BEGIN PASSAGE FOR REVIEW

RBC | Have you ever heard of attention engineers?
They are technological geniuses hired by big tech companies like Google, Facebook and Twitter whose sole purpose is to get you to spend as much time as humanly possible using their product.
As the adage goes, nothing is really free. We pay to use social media with our time, our search history, and our personal information, and we pay big. The average person swipes or taps on their smart phone 2,617 times a day.
Social media seems innocuous, and we love to tout the “benefits”, but when we get down to brass tacks what we see in our feeds is nothing more than a carefully crafted illusion designed to get us hooked, make us spend money, and fracture our attention until we feel like a tiny ADD monkey has taken over our brain’s control center.
It’s disproportionately likely your social media feeds will include just as many provocative apocryphal “news” stories and ads pulled directly from your search history as actual updates from friends and family.
This seemingly harmless form of entertainment is expressly designed to wage war on our psyche while increasing company profit, and we can’t expect ourselves, no matter how strong we think we are (or how many annoying people we block), to stand up to the onslaught indefinitely.
Silicon Valley has seen an exodus of early attention engineers who fear what they’ve created. The inventor of Facebook’s like button calls notifications “bright dings of pseudo-pleasure” and posits that a well-intentioned idea has come with a bevy of negative consequences.

END PASSAGE FOR REVIEW

_EXERCISE TASKS:_
1 – According to the piece on attention engineers, how many times a day does the average person swipe or tap on their smart phone?
2 – Extend the piece on attention engineers, picking up right after its final sentence.

BEGIN SUPPLIED DATA

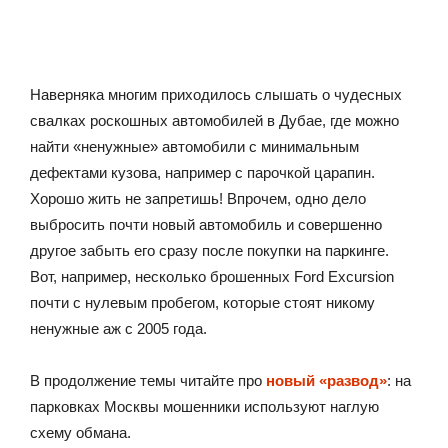
Наверняка многим приходилось слышать о чудесных
свалках роскошных автомобилей в Дубае, где можно
найти «ненужные» автомобили с минимальным
дефектами кузова, например с парочкой царапин.
Хорошо жить не запретишь! Впрочем, одно дело
выбросить почти новый автомобиль и совершенно
другое забыть его сразу после покупки на паркинге.
Вот, например, несколько брошенных Ford Excursion
почти с нулевым пробегом, которые стоят никому
ненужные аж с 2005 года.
В продолжение темы читайте про
новый «развод»
: на
парковках Москвы мошенники используют наглую
схему обмана.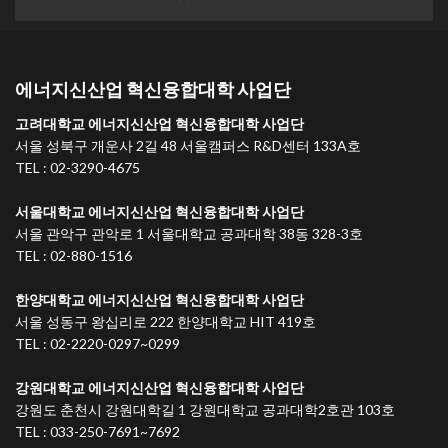
에너지신산업 혁신융합대학 사업단
고려대학교 에너지신산업 혁신융합대학 사업단
서울 성북구 개운사 2길 48 서울캠퍼스 R&D센터 133A호
TEL : 02-3290-4675
서울대학교 에너지신산업 혁신융합대학 사업단
서울 관악구 관악로 1 서울대학교 공과대학 38동 328-3호
TEL : 02-880-1516
한양대학교 에너지신산업 혁신융합대학 사업단
서울 성동구 왕십리로 222 한양대학교 HIT 419호
TEL : 02-2220-0297~0299
강원대학교 에너지신산업 혁신융합대학 사업단
강원도 춘천시 강원대학길 1 강원대학교 공과대학2호관 103호
TEL : 033-250-7691~7692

END SUPPLIED DATA

_RESPONSES:_
1 – The average person swipes or taps 2,617 times a day.

2 –
One important instance of this is the temporary hit of dopamine your brain receives with every notification, which can easily become addictive. Those who already suffer from an imbalance that causes depression or anxiety are much more likely to use social media to temporarily self-medicate, depriving themselves of sleep, exercise, fresh air, healthy food choices and social interaction, all of which have been proven to actually improve symptoms.
Which is why (I heard this in a TED talk a few days ago) there are two people who call their consumers “users”—drug dealers and technologists.
If you can’t seem to put down your phone, think of it in terms of cutting the marionette strings—no one wants to be a puppet. Then lock your screen, put your phone in a different room—maybe even delete those apps first, you rebel, you—and remember:
You are supposed to use social media, it’s not supposed to use you.